At the risk of downplaying the public health threat, I think this essay touches something very important. If you’ve been looking for a chance to put your money where your mouth is, there’s a crystal-clear opportunity knocking on your door (to mix metaphors a bit). I’ve been amazed/unsurprised to see major commercial brands tilting their messaging into the pandemic. It’s chilling.
“Gaslighting,” “#resistance,” these terms are overused to the point of gimmicky advertising in their own right. But they do serve a purpose. They’re a reminder of how reality itself is being remade under our prevailing economic structure. This has been long in the works in places like America, and the coronavirus outbreak has obviously exposed the most blatant inequality gaps.

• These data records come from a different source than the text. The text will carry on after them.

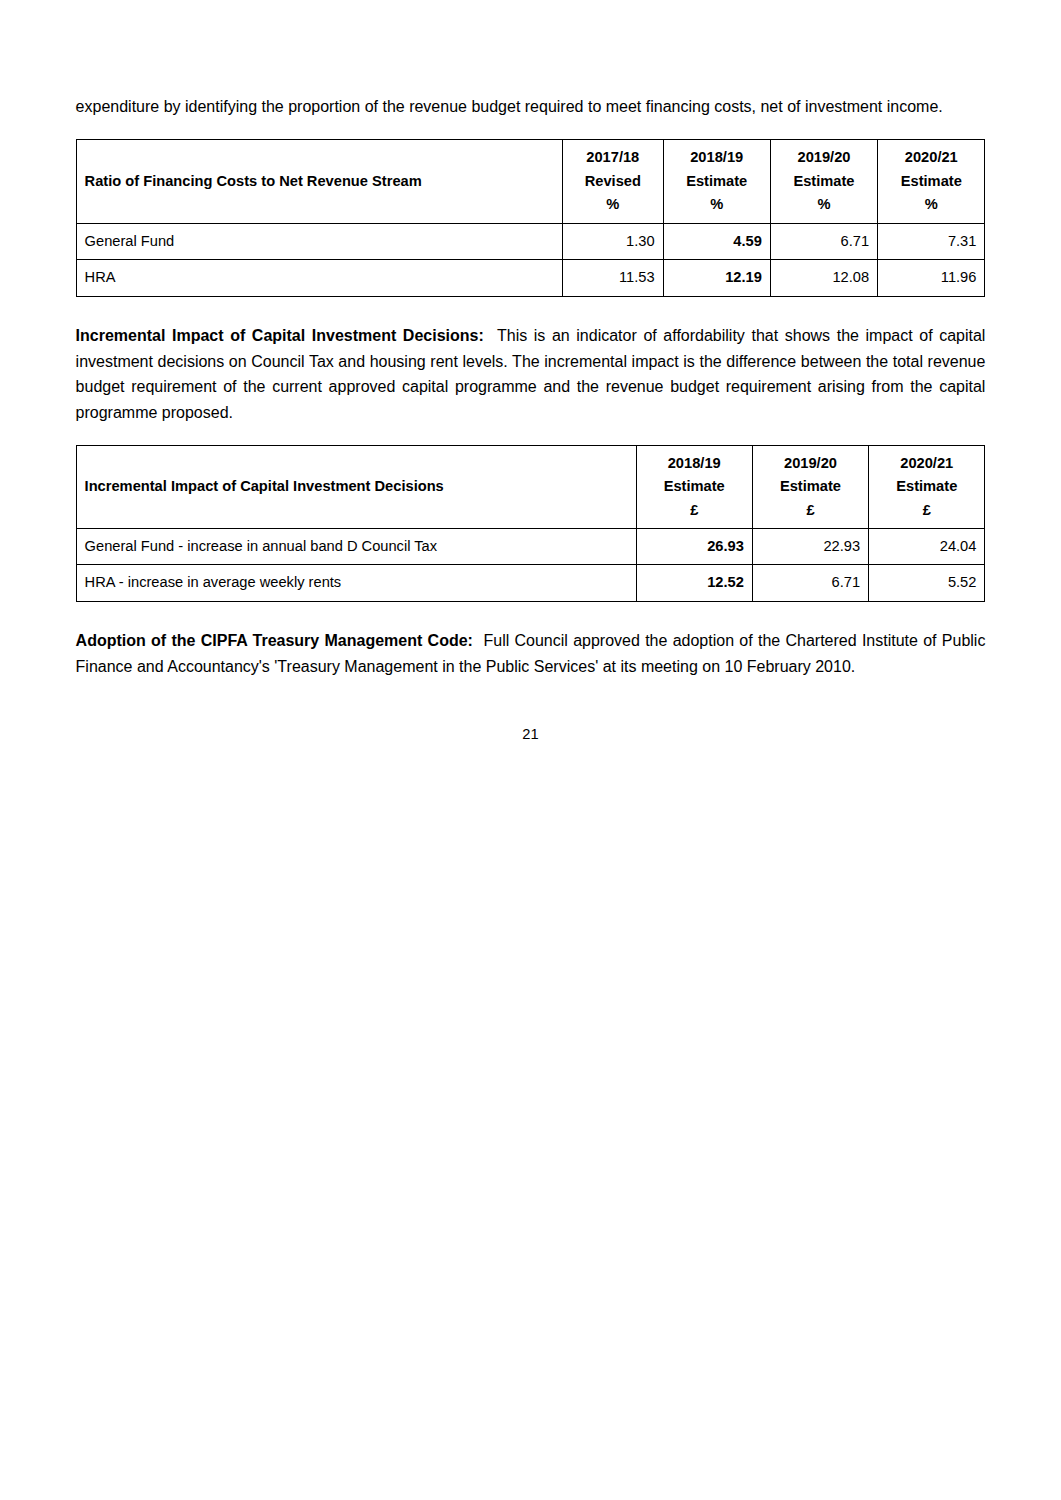expenditure by identifying the proportion of the revenue budget required to meet financing costs, net of investment income.
| Ratio of Financing Costs to Net Revenue Stream | 2017/18 Revised % | 2018/19 Estimate % | 2019/20 Estimate % | 2020/21 Estimate % |
| --- | --- | --- | --- | --- |
| General Fund | 1.30 | 4.59 | 6.71 | 7.31 |
| HRA | 11.53 | 12.19 | 12.08 | 11.96 |
Incremental Impact of Capital Investment Decisions: This is an indicator of affordability that shows the impact of capital investment decisions on Council Tax and housing rent levels. The incremental impact is the difference between the total revenue budget requirement of the current approved capital programme and the revenue budget requirement arising from the capital programme proposed.
| Incremental Impact of Capital Investment Decisions | 2018/19 Estimate £ | 2019/20 Estimate £ | 2020/21 Estimate £ |
| --- | --- | --- | --- |
| General Fund - increase in annual band D Council Tax | 26.93 | 22.93 | 24.04 |
| HRA - increase in average weekly rents | 12.52 | 6.71 | 5.52 |
Adoption of the CIPFA Treasury Management Code: Full Council approved the adoption of the Chartered Institute of Public Finance and Accountancy's 'Treasury Management in the Public Services' at its meeting on 10 February 2010.
21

I don’t think we’ll be “going back to normal,” but there are two ways of reading that. We can either slip more deeply into an oligarchic kakistocracy (this would be the easiest move, the closest we can get to “normal”) or we can use individual choices to throw off demand curves for the most despicable capitalist vectors: meat farms, the dairy industry, six-lane highways, gun manufacturers, charter schools, private health insurers, fracking companies, the iHeart Radio Music Festival.
What does this mean? Eating less meat, for starters; using your car more conscientiously and investing in public transit, disowning guns as the farce they are, promoting literacy and engaging your local public school district, shifting incrementally to a solar energy structure at home, disowning corporate-sponsored music.
And at the risk of oversimplifying, this seems like a helpful riff on Pascal’s wager, a modern economic gamble that might just pay off for future generations. What’s the downside?